Gaming: Keyboard Is King In This Game Where You Have To Type Words To Do...
I have typed the word "pistol" so many times I genuinely forget how to spell it. I go over and over again. Pil—no, that's wrong. Pistl—no, also wrong. Pit—WRONG AGAIN. Blocks descend on me as my brain goes into overdrive and my HP gets decimated. How the hell do you spell pistol again?
The repetitiveness may be bad for my brain, my keyboard, and my sanity. But for Typing Break, that's the name of the game. If I want a weapon, I must type it. Hell, I had to literally type the word "start" to start the game. No clicking here, mouse bozos.
I begrudgingly admit I didn't quite understand Typing Break's demo in the first few minutes. What, I just type "pistol" or "fury pistol" over and over again? Not particularly exciting.
But the "fury" part is one of Typing Break's affixes, and managing different affixes and weapons on cooldown becomes a frantic, fast-paced challenge for my fingers and my ability to consistently spell the same word without my brain going into meltdown.
It's a roguelike, so clearing a wave of enemies usually nets me enough EXP that I can pick from one of three upgrades to make my word-powered weapon even more powerful. I can add another weapon to my repetoire—like a sniper rifle that blasts out heavy, precise shots, or a shotgun that spreads wildly for enemy blocks that are a little too close to going over my defense line and at risk of draining my precious HP.

* _DATA EXCERPTS_

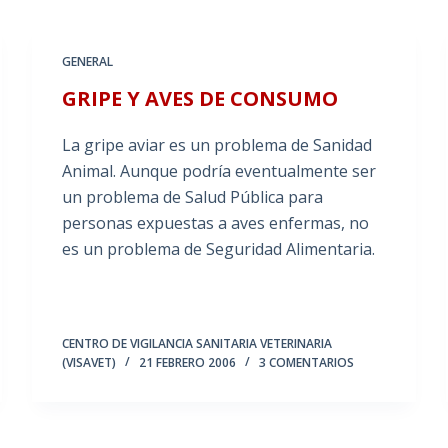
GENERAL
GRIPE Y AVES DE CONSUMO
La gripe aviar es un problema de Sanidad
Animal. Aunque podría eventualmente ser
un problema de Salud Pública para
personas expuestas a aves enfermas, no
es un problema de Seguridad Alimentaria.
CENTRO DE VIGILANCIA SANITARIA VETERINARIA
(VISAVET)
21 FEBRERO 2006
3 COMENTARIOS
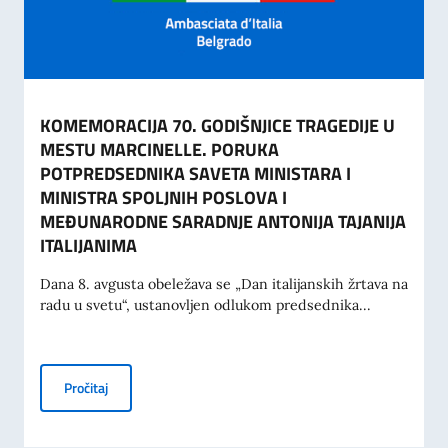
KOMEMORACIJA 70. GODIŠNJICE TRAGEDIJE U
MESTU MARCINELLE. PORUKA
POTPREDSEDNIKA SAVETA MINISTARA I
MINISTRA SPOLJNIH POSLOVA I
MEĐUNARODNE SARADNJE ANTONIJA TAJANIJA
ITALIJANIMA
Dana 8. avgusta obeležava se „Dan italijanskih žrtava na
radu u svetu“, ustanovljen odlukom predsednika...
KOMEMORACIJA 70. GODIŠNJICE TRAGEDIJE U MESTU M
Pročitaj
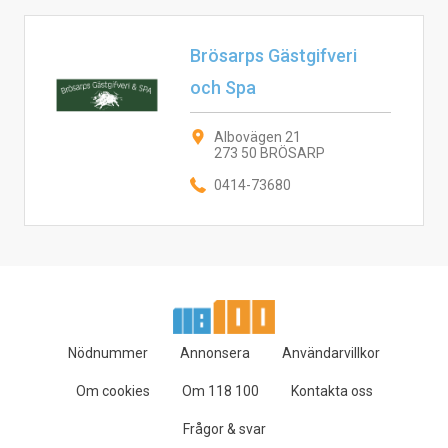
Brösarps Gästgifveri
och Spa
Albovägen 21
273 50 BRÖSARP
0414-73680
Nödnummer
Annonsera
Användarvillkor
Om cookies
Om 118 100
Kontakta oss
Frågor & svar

* _YOUR ASSIGNMENT_
Please extend the Typing Break article with a few more paragraphs, picking up right after its final sentence.

* _WRITTEN RESPONSE_
Other affixes include turning those weapons into piercing shots, adding burn or frost modifiers to them, or even spawning a little turret of my chosen weapon and providing assistance for a short while.
On my first run, I mess up and spread myself too thin with four affixes and three weapons. Managing the cooldowns of each one is surprisingly taxing as I'm trying to type words with razor-sharp accuracy, and I keep accidentally firing nothing at all. There's also punishingly little buffer to Typing Break—something I hope is implemented—meaning when I had queued stuff up ready to go, even if I was just a hair early with it then nothing would happen.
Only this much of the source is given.